The authors describe "places of mystery" where monsters and treasure may be found in the fantasy campaign. These are described as ruins, enchanted forests, faerie mounds and the like (fantasy "dungeons" are denigrated as impracticable fabrications). The "fantasy campaign" is presented as one way to play C&S, but not the only way. Suggested monsters, like magick, rely heavily on historic sources and the work of Professor Tolkien (with a nod to R.E. Howard and Fritz Leiber). This gives C&S a feel quite different from White Box. (Apparently, the game presented in White Box has more widespread appeal as evidenced by its success.) C&S is a niche product, but one with a devoted following as evidenced by the number of revised editions that have been published and its influence on later settings and games such as Harn/Harnmaster (and possibly RuneQuest which promotes a similar "immersion" within the game setting).
So what do I think of Chivalry & Sorcery? Although I have only played the game twice (2nd edition in the mid 1980s), I continue to collect the old volumes and they are frequently reread. I enjoy the idea of C&S (and role-playing in a realistic feudal milieu) immensely. The problem is that the system demands a devotion to history and a medieval mindset that is extremely alien to most Americans. In many ways C&S is a simulation study within a game. The King Arthur Pendragon and HarnMaster rules are similar in that the referee and players have to be willing to confine their play to be consistent and believable with regard to a perception of what the medieval European society was like (maybe with some Tolkienesque fantasy tropes thrown in).

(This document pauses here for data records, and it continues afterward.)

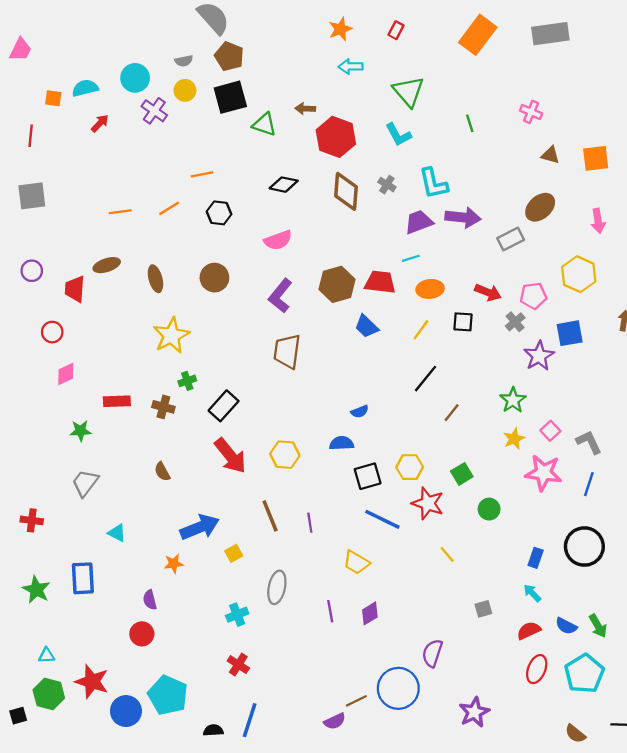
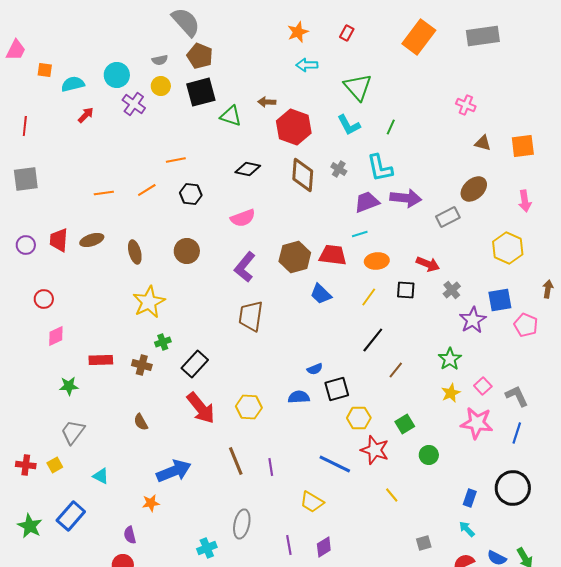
orange square: (53, 98) -> (45, 70), moved
green line: (470, 123) -> (391, 127), moved, turned 42
red trapezoid: (75, 289) -> (59, 240), moved
pink pentagon: (533, 296) -> (526, 325), moved, turned 30
black square: (368, 476) -> (337, 389), moved
yellow square: (234, 553) -> (55, 465), moved
blue rectangle: (83, 578) -> (71, 516), turned 44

As a student of the middle ages, I love the idea of gaming in this period. (The most success I have had with something similar is running Call of Cthulhu set during the crusades.) I don't mind solo gaming, but to get the most from a game like C&S it needs to be a group experience. (This isn't a dungeon delve, which can be done solo.) My favorite C&S edition is Red Book - 1st edition. It seems the original authors are more straightforward in what they are wanting the game to be and although the print is quite small, the material in the Red Book seems more complete with the miniatures game included. I can also hear the author's voice more clearly in the 1st edition text giving me a more personal connection which I enjoy. I never met either Mr. Simbalist or Mr. Backhaus, but I do appreciate their take on gaming and their contribution to the hobby.